Required work
1. Print the passage of the pipeline write-up that begins at the words "the workflow" and stops after the words "webhook callbacks.".
2. Write what comes next in the pipeline write-up, starting right after its final sentence.

[Page text]

I threw each one to Ralph and prayed I had enough usage tokens left (again).

Spec 004 alone generated 82 commits. Homer and Lisa found CRITICAL, HIGH, and MEDIUM findings before Ralph started anything. The commit log reads like a conversation between the loops.

what it looks like when it finishes

Here's actual output from a recent pipeline run. 19 tasks across a full refactor — renaming classes, rewriting services, updating schedules, cleaning up dead files.

Pipeline Step Status:
  specify .... skipped
  homer ..... executed
  plan ...... executed
  tasks ..... executed
  lisa ...... executed
  ralph ..... executed

Iteration Counts:
- homer: 2 iterations (+ 1 confirmation)
- lisa: 2 iterations (+ 1 confirmation)
- ralph: 16 iterations

Completion Status: success

All 19 tasks complete, all quality gates pass

Cooked for 1h 25m 53s

One command. Walked away. Came back to a branch with everything done and passing.

the workflow

Here's what I actually do, start to finish.

Open a new Claude Code instance on main branch. Write the spec:

/speckit.specify I want to refactor the notification service
to support multiple providers. Watch out for the existing
webhook callbacks.

That creates a feature branch and generates the spec. I read through it, think about what's missing or wrong.

/clear to reset context. Then clarify:

/speckit.clarify Change the retry logic to exponential
backoff instead of fixed intervals

You can leave /speckit.clarify blank and let it find the gaps itself. Run it as many times as you want. Each time you /clear first so it reads the spec fresh.

[/Page text]
[Extracted entries]

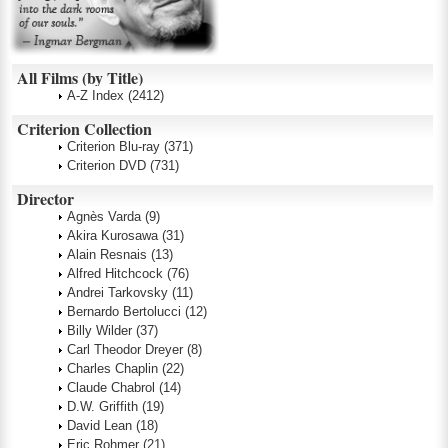
All Films (by Title)
A-Z Index
(2412)
Criterion Collection
Criterion Blu-ray
(371)
Criterion DVD
(731)
Director
Agnès Varda
(9)
Akira Kurosawa
(31)
Alain Resnais
(13)
Alfred Hitchcock
(76)
Andrei Tarkovsky
(11)
Bernardo Bertolucci
(12)
Billy Wilder
(37)
Carl Theodor Dreyer
(8)
Charles Chaplin
(22)
Claude Chabrol
(14)
D.W. Griffith
(19)
David Lean
(18)
Eric Rohmer
(21)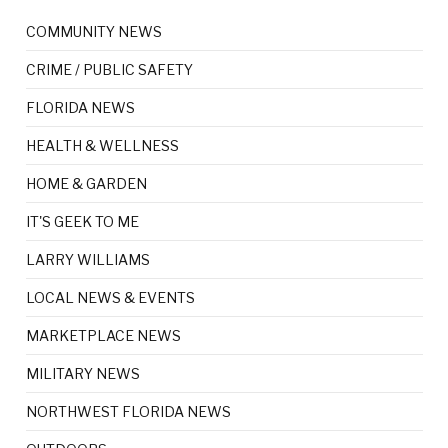
COMMUNITY NEWS
CRIME / PUBLIC SAFETY
FLORIDA NEWS
HEALTH & WELLNESS
HOME & GARDEN
IT'S GEEK TO ME
LARRY WILLIAMS
LOCAL NEWS & EVENTS
MARKETPLACE NEWS
MILITARY NEWS
NORTHWEST FLORIDA NEWS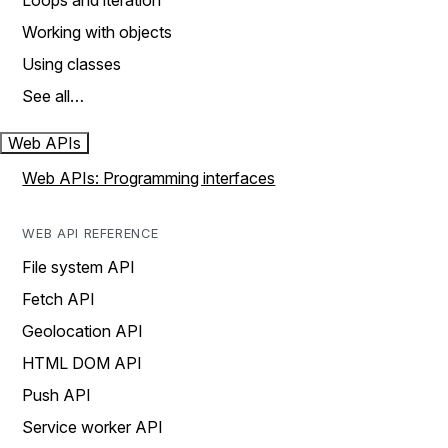
Loops and iteration
Working with objects
Using classes
See all…
Web APIs
Web APIs: Programming interfaces
WEB API REFERENCE
File system API
Fetch API
Geolocation API
HTML DOM API
Push API
Service worker API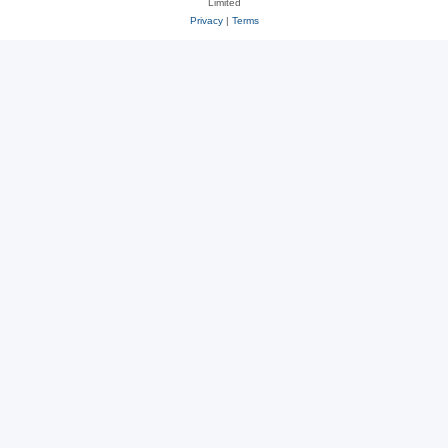
Limited
Privacy
|
Terms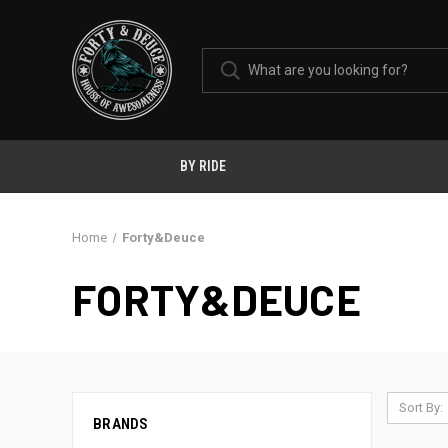
BY RIDE
Home
Forty&Deuce
FORTY&DEUCE
Sort By:
BRANDS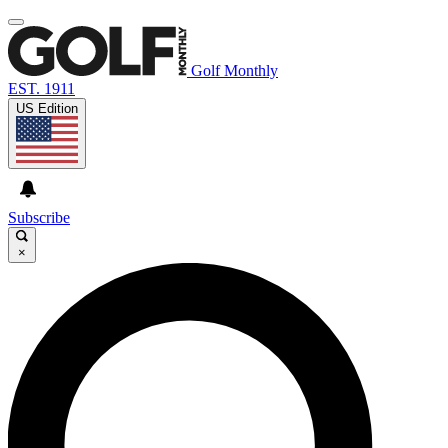
Golf Monthly
EST. 1911
US Edition
Subscribe
×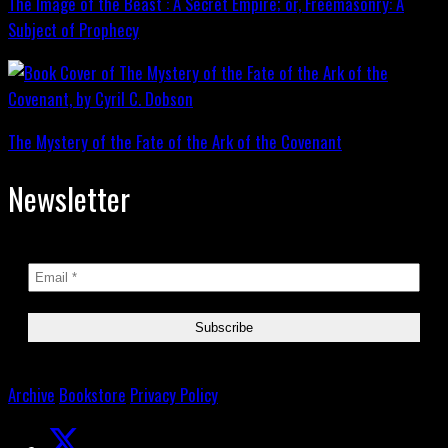
The Image of the Beast : A Secret Empire; or, Freemasonry: A
Subject of Prophecy
The Mystery of the Fate of the Ark of the Covenant
Newsletter
Archive
Bookstore
Privacy Policy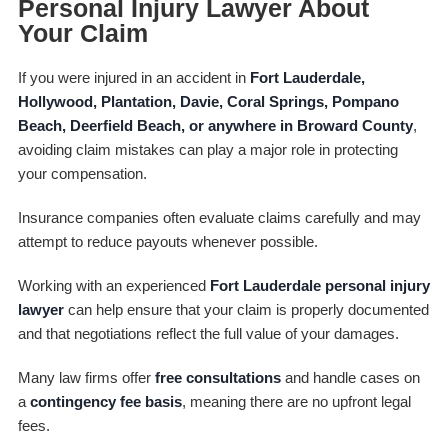
Personal Injury Lawyer About
Your Claim
If you were injured in an accident in
Fort Lauderdale,
Hollywood, Plantation, Davie, Coral Springs, Pompano
Beach, Deerfield Beach, or anywhere in Broward County
,
avoiding claim mistakes can play a major role in protecting
your compensation.
Insurance companies often evaluate claims carefully and may
attempt to reduce payouts whenever possible.
Working with an experienced
Fort Lauderdale personal injury
lawyer
can help ensure that your claim is properly documented
and that negotiations reflect the full value of your damages.
Many law firms offer
free consultations
and handle cases on
a
contingency fee basis
, meaning there are no upfront legal
fees.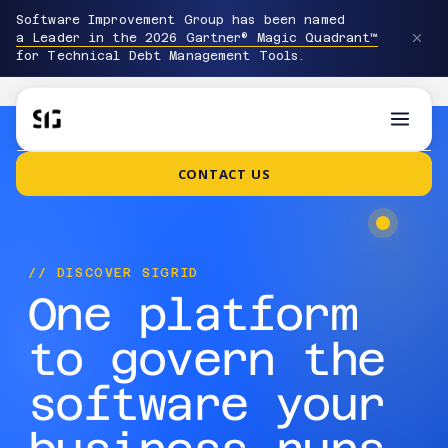
Software Improvement Group has been named
a Leader in the 2026 Gartner® Magic Quadrant™
for Technical Debt Management Tools.
CONTACT US
// DISCOVER SIGRID
One platform
to govern the
software your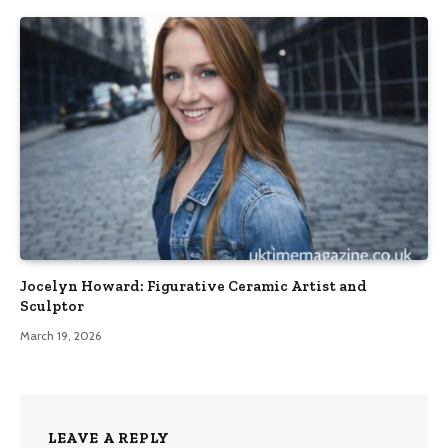
Jocelyn Howard: Figurative Ceramic Artist and
Sculptor
March 19, 2026
LEAVE A REPLY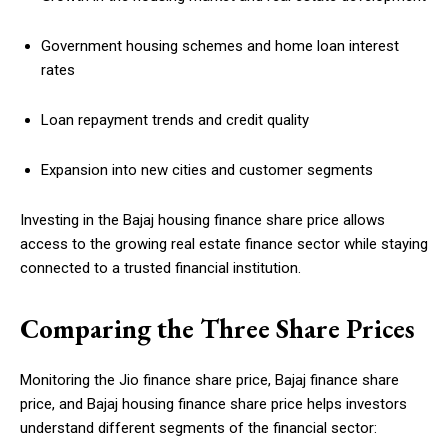
Government housing schemes and home loan interest
rates
Loan repayment trends and credit quality
Expansion into new cities and customer segments
Investing in the Bajaj housing finance share price allows
access to the growing real estate finance sector while staying
connected to a trusted financial institution.
Comparing the Three Share Prices
Monitoring the Jio finance share price, Bajaj finance share
price, and Bajaj housing finance share price helps investors
understand different segments of the financial sector: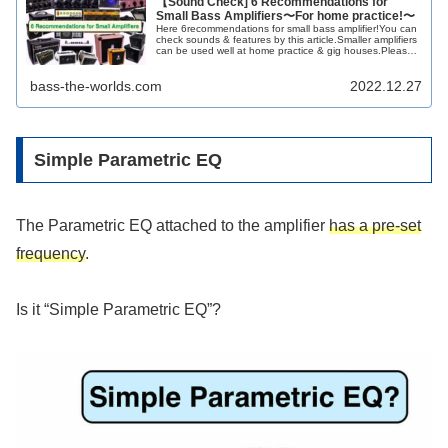
【Sound Check] 6 Recommendations for
Small Bass Amplifiers〜For home practice!〜
Here 6recommendations for small bass amplifier!You can
check sounds & features by this article.Smaller amplifiers
can be used well at home practice & gig houses.Please
get your small amp!!
bass-the-worlds.com
2022.12.27
Simple Parametric EQ
The Parametric EQ attached to the amplifier
has a pre-set
frequency
.
Is it “Simple Parametric EQ”?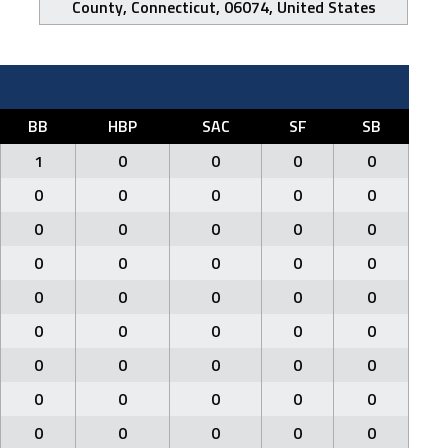
County, Connecticut, 06074, United States
BB
HBP
SAC
SF
SB
1
0
0
0
0
0
0
0
0
0
0
0
0
0
0
0
0
0
0
0
0
0
0
0
0
0
0
0
0
0
0
0
0
0
0
0
0
0
0
0
0
0
0
0
0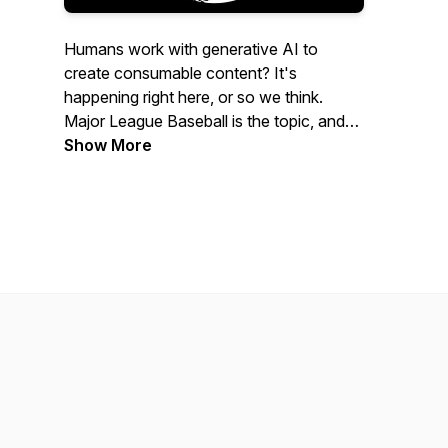
Humans work with generative AI to
create consumable content? It's
happening right here, or so we think.
Major League Baseball is the topic, and
we bring every MLB game not played on
Show More
a Sunday right into your ears.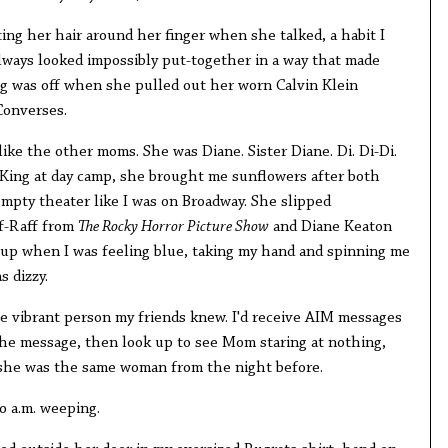
ing her hair around her finger when she talked, a habit I
always looked impossibly put-together in a way that made
g was off when she pulled out her worn Calvin Klein
Converses.
like the other moms. She was Diane. Sister Diane. Di. Di-Di.
King at day camp, she brought me sunflowers after both
empty theater like I was on Broadway. She slipped
ff-Raff from
The Rocky Horror Picture Show
and Diane Keaton
up when I was feeling blue, taking my hand and spinning me
 dizzy.
 vibrant person my friends knew. I'd receive AIM messages
ad the message, then look up to see Mom staring at nothing,
 she was the same woman from the night before.
o a.m. weeping.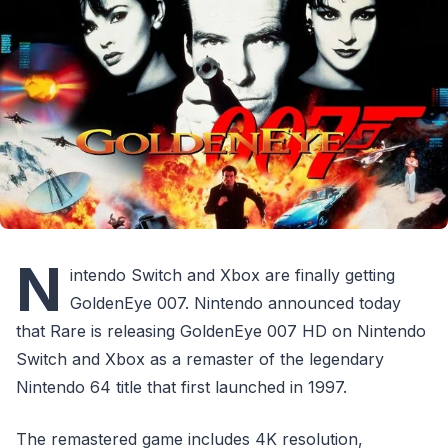
N
intendo Switch and Xbox are finally getting
GoldenEye 007. Nintendo announced today
that Rare is releasing GoldenEye 007 HD on Nintendo
Switch and Xbox as a remaster of the legendary
Nintendo 64 title that first launched in 1997.
The remastered game includes 4K resolution,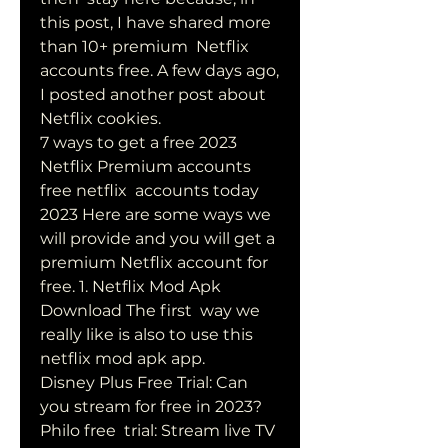
this post, I have shared more 
than 10+ premium  Netflix 
accounts free. A few days ago, 
I posted another post about  
Netflix cookies.
7 ways to get a free 2023 
Netflix Premium accounts 
free netflix  accounts today 
2023 Here are some ways we 
will provide and you will get a  
premium Netflix account for 
free. 1. Netflix Mod Apk 
Download The first  way we 
really like is also to use this 
netflix mod apk app.
Disney Plus Free Trial: Can 
you stream for free in 2023? 
Philo free  trial: Stream live TV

[/Extracted entries]

Response list
1.
the workflow

Here's what I actually do, start to finish.

Open a new Claude Code instance on main branch. Write the spec:

/speckit.specify I want to refactor the notification service
to support multiple providers. Watch out for the existing
webhook callbacks.

2.
When the spec feels right, /clear one more time and kick off the full pipeline:

/speckit.pipeline

That runs everything sequentially, each step in a fresh sub-agent:

/speckit.homer.clarify — up to 30 iterations, one finding per pass
/speckit.plan — generates the implementation plan
/speckit.tasks — generates ordered task list
/speckit.lisa.analyze — up to 30 iterations, one finding per pass
/speckit.ralph.implement — one task per iteration with quality gates

The whole thing can take hours. That's the point. Kick it off and go do something else.

I get involved before when I write the spec and after when I review the output. Not during.

If you want to review before implementation, use --stop-after:

/speckit.pipeline --stop-after tasks

That runs specify through tasks, then stops. You read everything, make sure the plan and tasks look right, then resume:

/speckit.pipeline --from lisa

I use --stop-after tasks constantly. I don't want Ralph touching code until I've looked at the spec and plan myself.

You can also slice out just one section:

/speckit.pipeline --from homer --stop-after lisa

That runs only Homer and Lisa. Invalid ranges error before executing anything, so you can't accidentally pass --from lisa --stop-after homer.

setup.sh now brings its own CLAUDE.md

One friction point from the original: you had to write your own CLAUDE.md and constitution.md before the pipeline worked well. These aren't optional extras — they're the infrastructure that lets the pipeline work on any project. Homer and Lisa use them to understand your project's standards and constraints. Missing either means the analysis loops have nothing real to check against.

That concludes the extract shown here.